**Dataset excerpt**
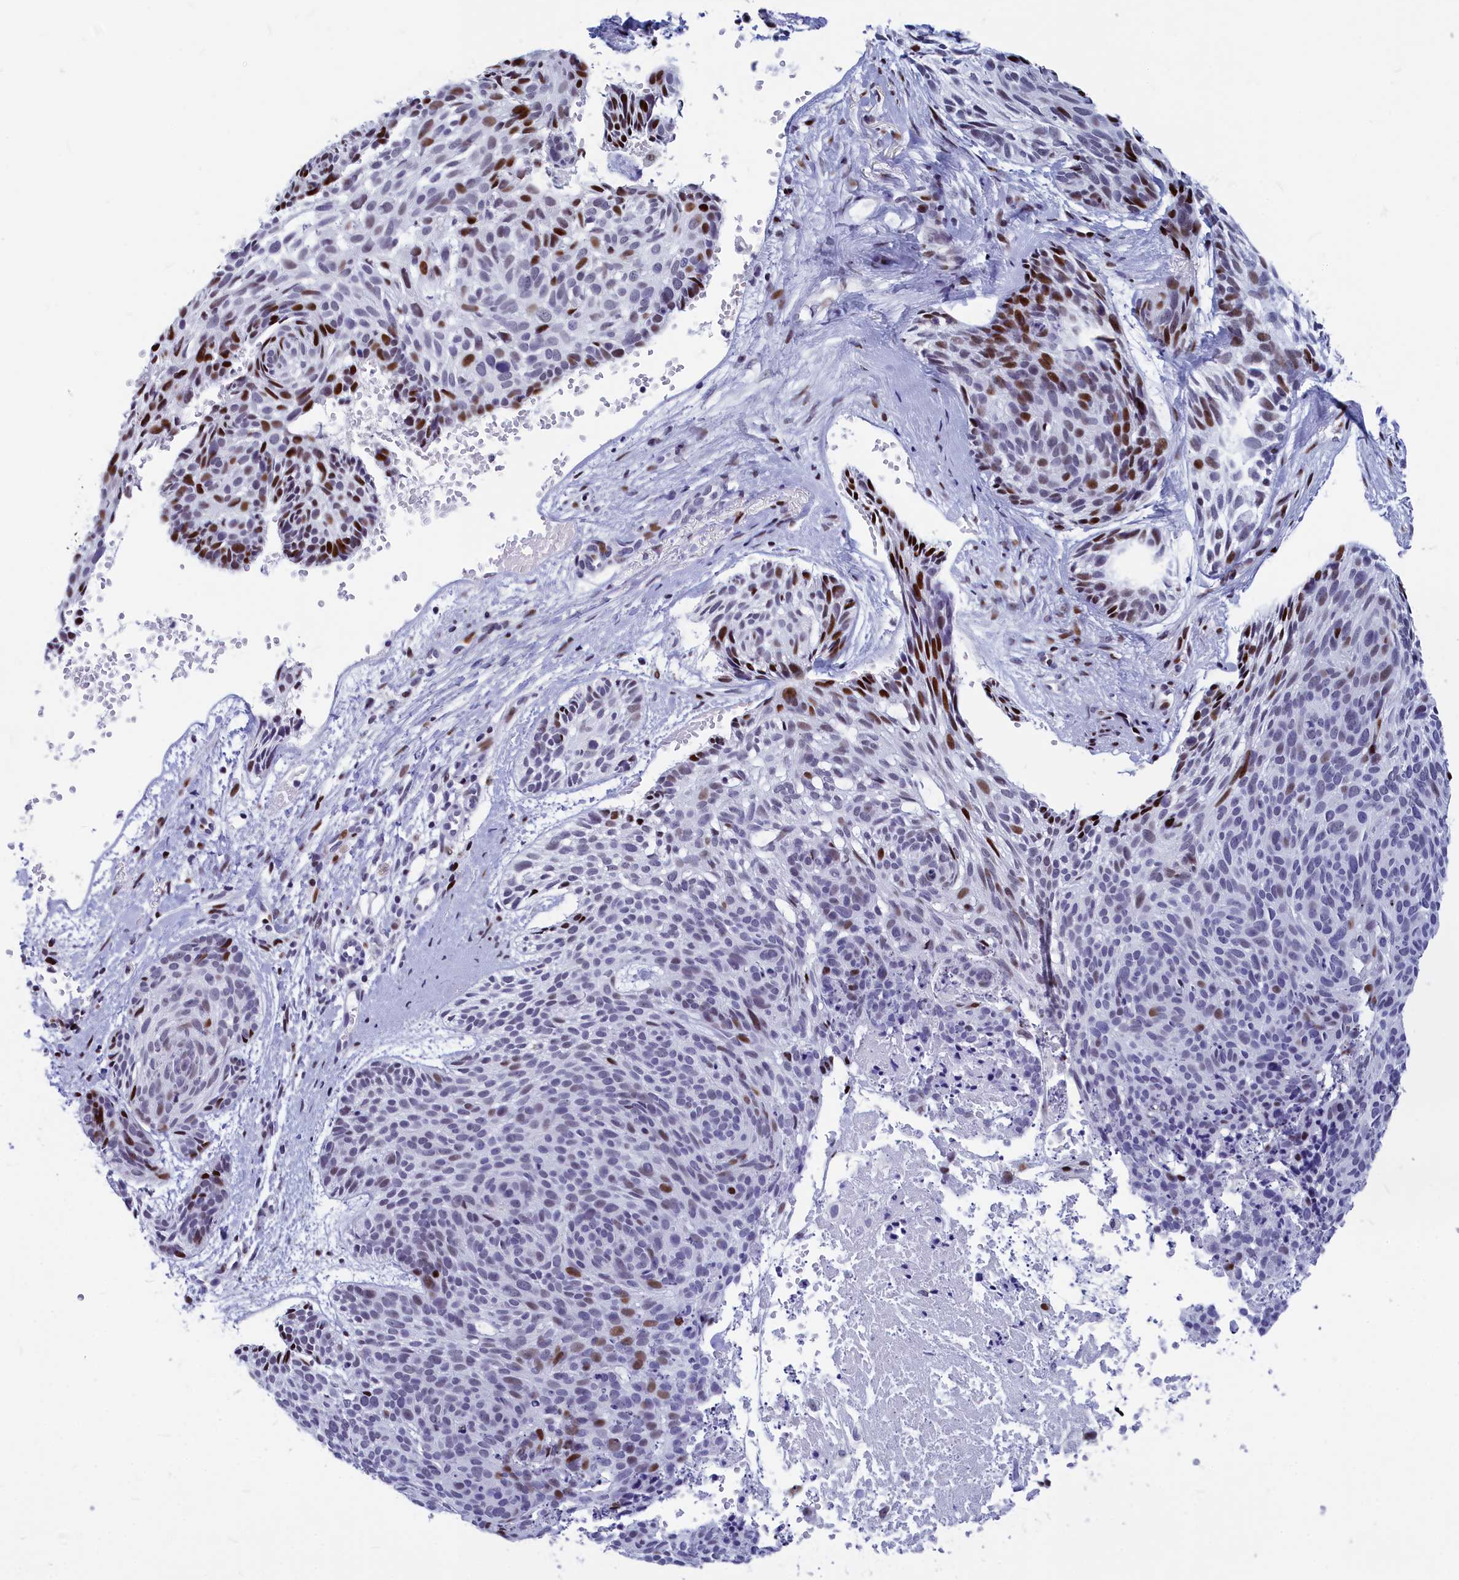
{"staining": {"intensity": "strong", "quantity": "<25%", "location": "nuclear"}, "tissue": "skin cancer", "cell_type": "Tumor cells", "image_type": "cancer", "snomed": [{"axis": "morphology", "description": "Normal tissue, NOS"}, {"axis": "morphology", "description": "Basal cell carcinoma"}, {"axis": "topography", "description": "Skin"}], "caption": "A histopathology image showing strong nuclear expression in approximately <25% of tumor cells in skin cancer, as visualized by brown immunohistochemical staining.", "gene": "NSA2", "patient": {"sex": "male", "age": 66}}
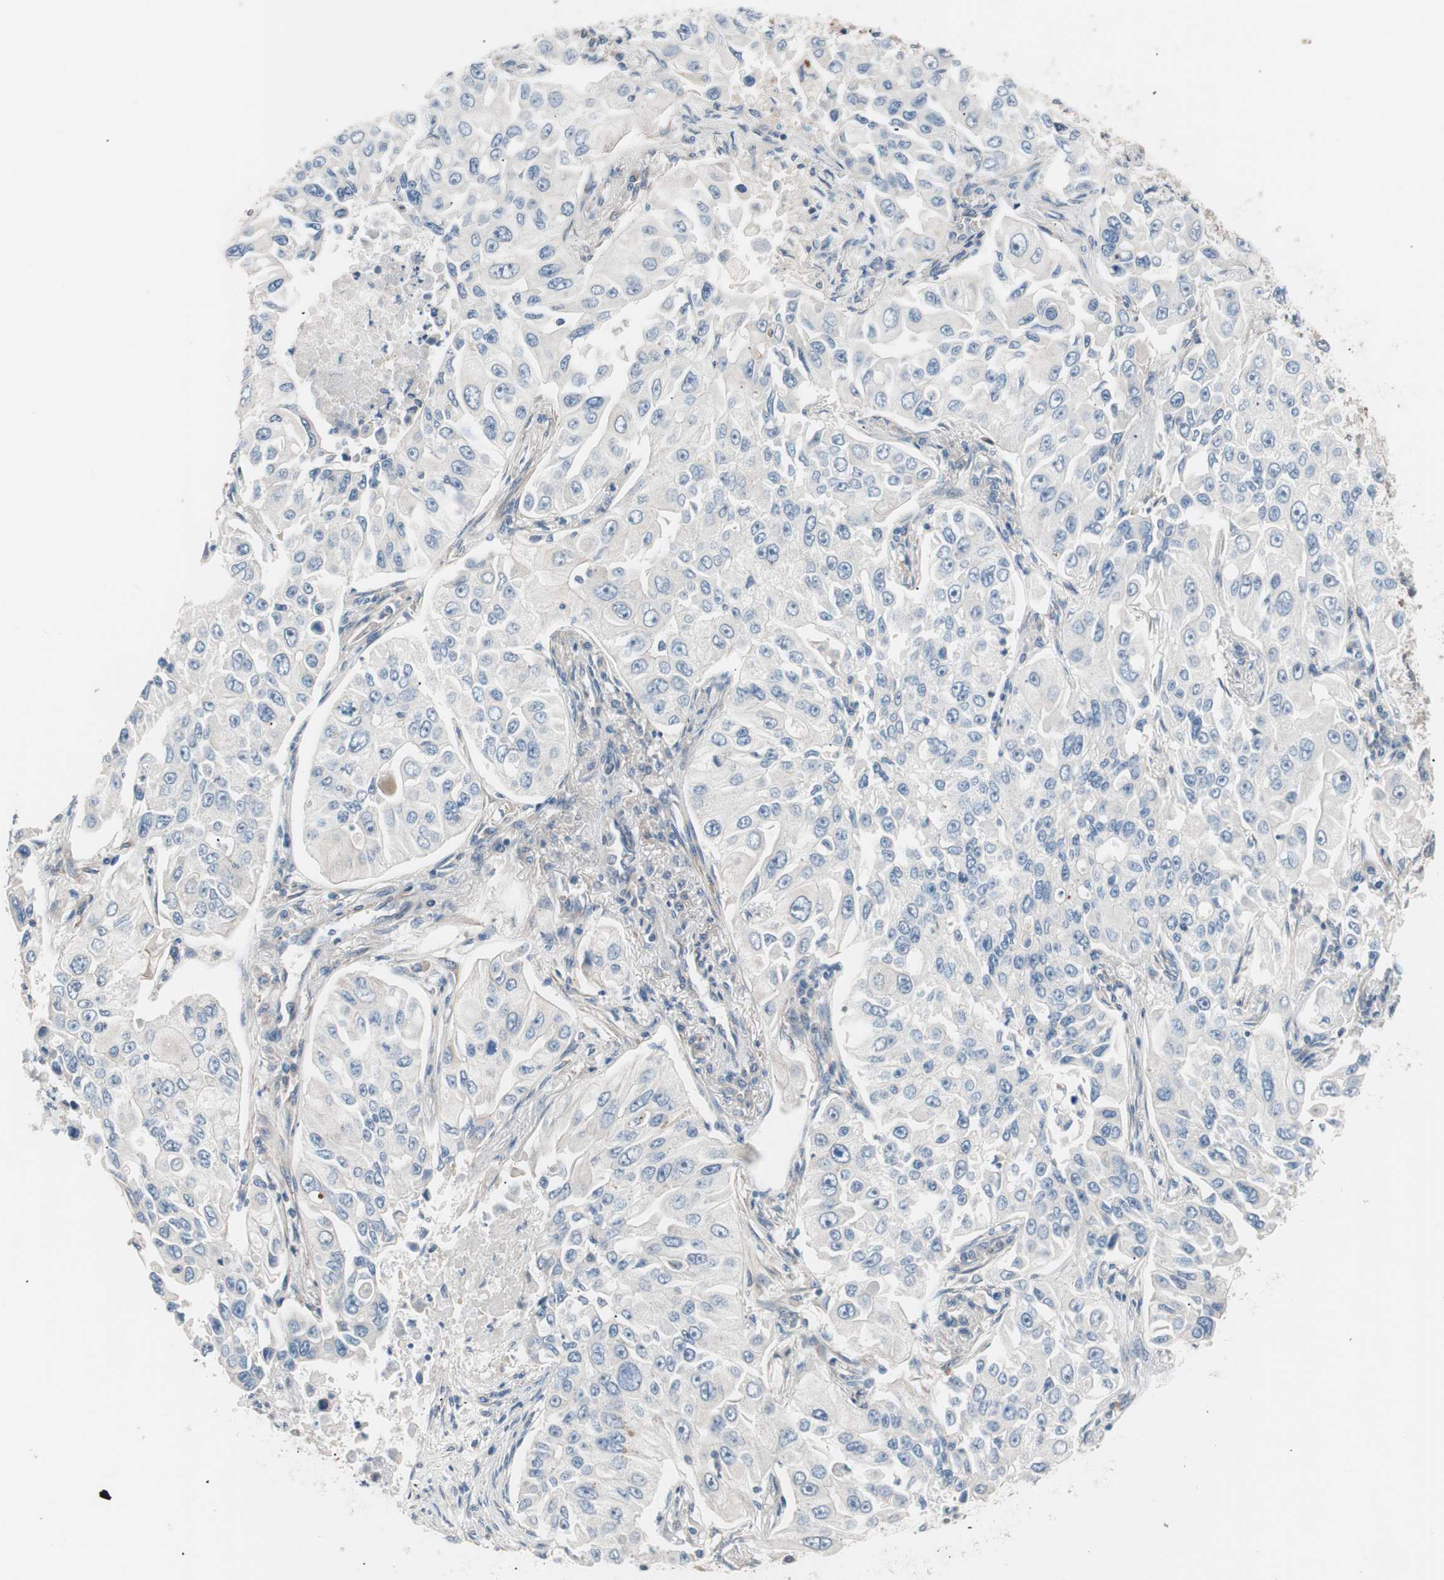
{"staining": {"intensity": "negative", "quantity": "none", "location": "none"}, "tissue": "lung cancer", "cell_type": "Tumor cells", "image_type": "cancer", "snomed": [{"axis": "morphology", "description": "Adenocarcinoma, NOS"}, {"axis": "topography", "description": "Lung"}], "caption": "Tumor cells are negative for protein expression in human lung cancer (adenocarcinoma).", "gene": "SMG1", "patient": {"sex": "male", "age": 84}}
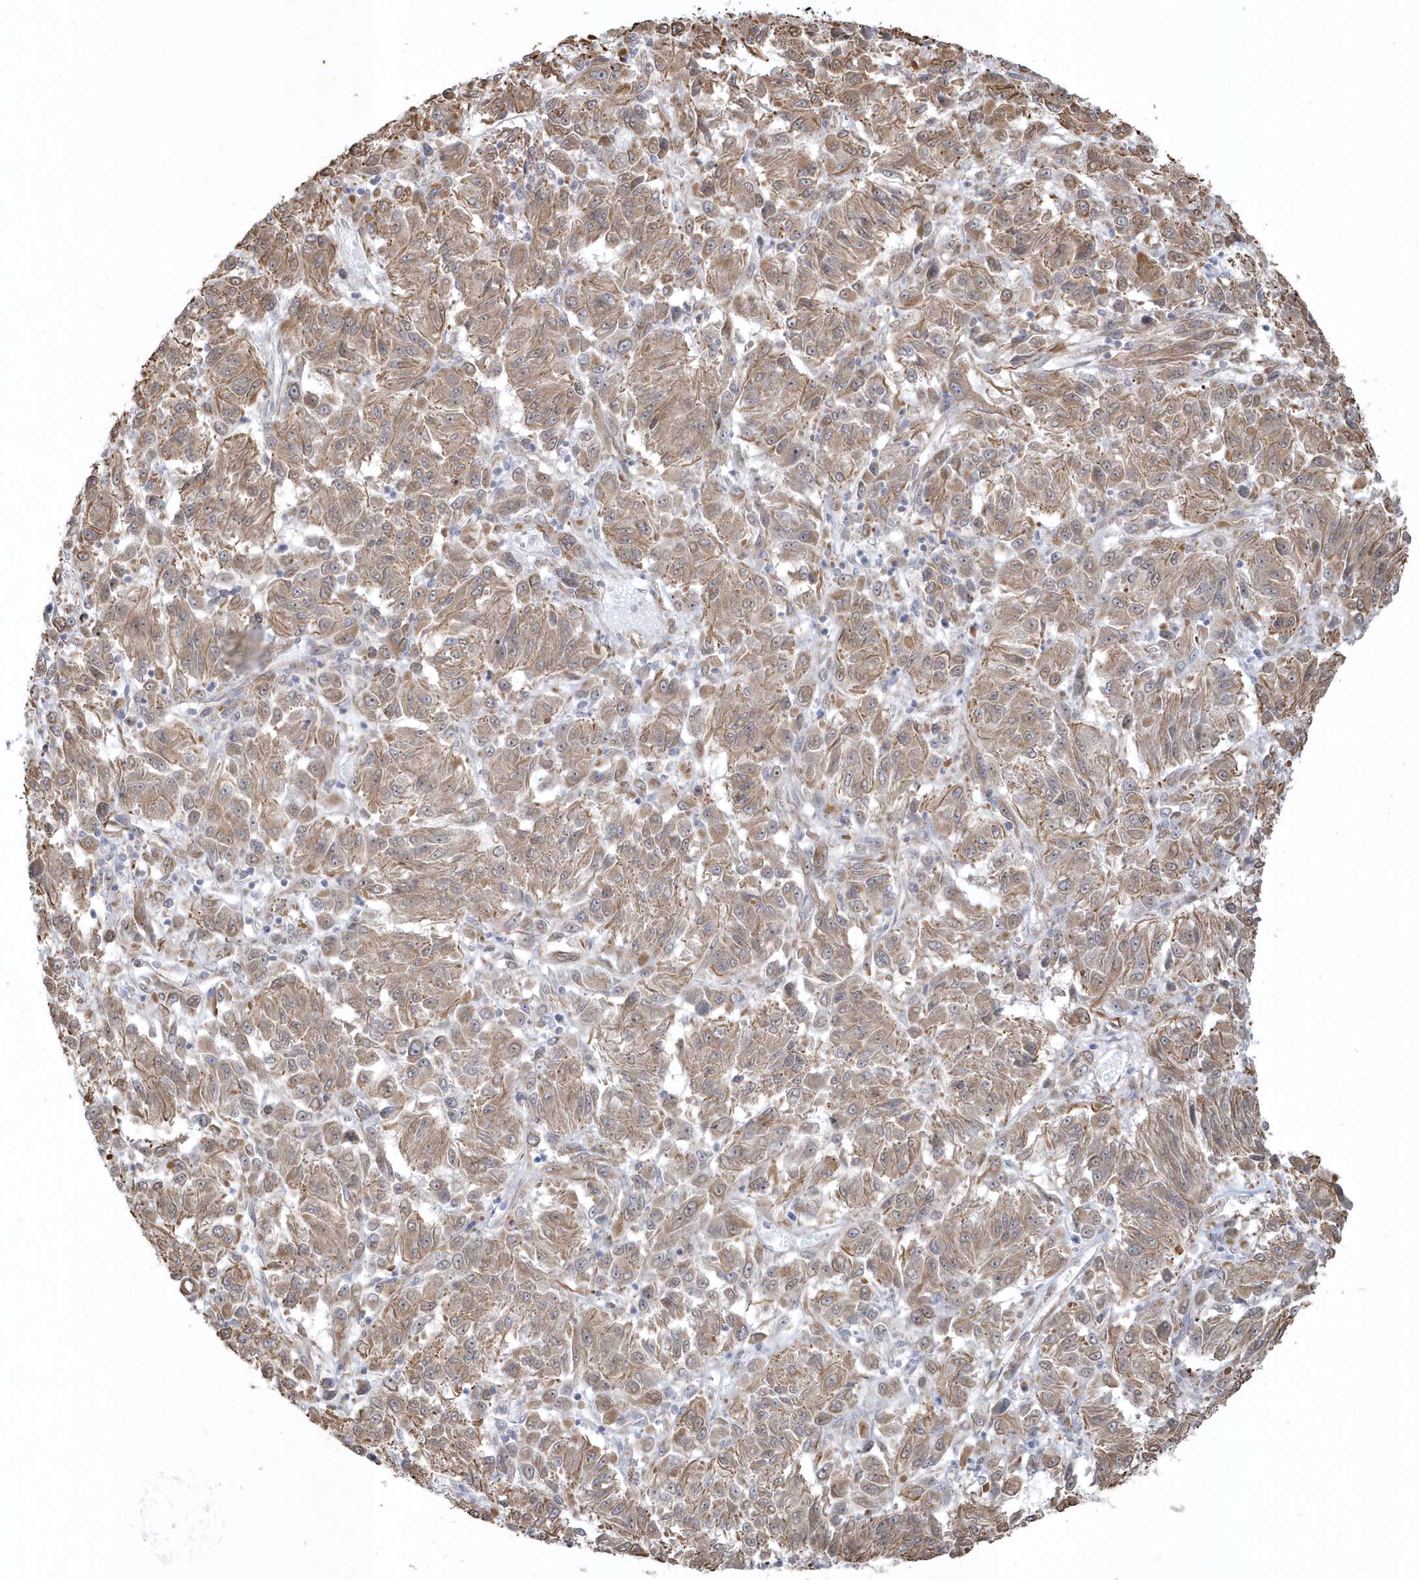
{"staining": {"intensity": "moderate", "quantity": ">75%", "location": "cytoplasmic/membranous"}, "tissue": "melanoma", "cell_type": "Tumor cells", "image_type": "cancer", "snomed": [{"axis": "morphology", "description": "Malignant melanoma, Metastatic site"}, {"axis": "topography", "description": "Lung"}], "caption": "Melanoma stained for a protein (brown) displays moderate cytoplasmic/membranous positive expression in approximately >75% of tumor cells.", "gene": "DHX57", "patient": {"sex": "male", "age": 64}}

**Work order**
Restate the listing word for word and drop the pictures.

**Written answer**
{"staining": {"intensity": "strong", "quantity": "<25%", "location": "nuclear"}, "tissue": "skin cancer", "cell_type": "Tumor cells", "image_type": "cancer", "snomed": [{"axis": "morphology", "description": "Normal tissue, NOS"}, {"axis": "morphology", "description": "Basal cell carcinoma"}, {"axis": "topography", "description": "Skin"}], "caption": "A histopathology image showing strong nuclear expression in approximately <25% of tumor cells in skin cancer, as visualized by brown immunohistochemical staining.", "gene": "NSA2", "patient": {"sex": "male", "age": 66}}
{"staining": {"intensity": "negative", "quantity": "none", "location": "none"}, "tissue": "lung cancer", "cell_type": "Tumor cells", "image_type": "cancer", "snomed": [{"axis": "morphology", "description": "Adenocarcinoma, NOS"}, {"axis": "topography", "description": "Lung"}], "caption": "Tumor cells are negative for protein expression in human lung cancer (adenocarcinoma).", "gene": "SMG1", "patient": {"sex": "male", "age": 84}}
{"staining": {"intensity": "moderate", "quantity": ">75%", "location": "cytoplasmic/membranous"}, "tissue": "melanoma", "cell_type": "Tumor cells", "image_type": "cancer", "snomed": [{"axis": "morphology", "description": "Malignant melanoma, Metastatic site"}, {"axis": "topography", "description": "Lung"}], "caption": "Melanoma stained for a protein (brown) displays moderate cytoplasmic/membranous positive expression in approximately >75% of tumor cells.", "gene": "DHX57", "patient": {"sex": "male", "age": 64}}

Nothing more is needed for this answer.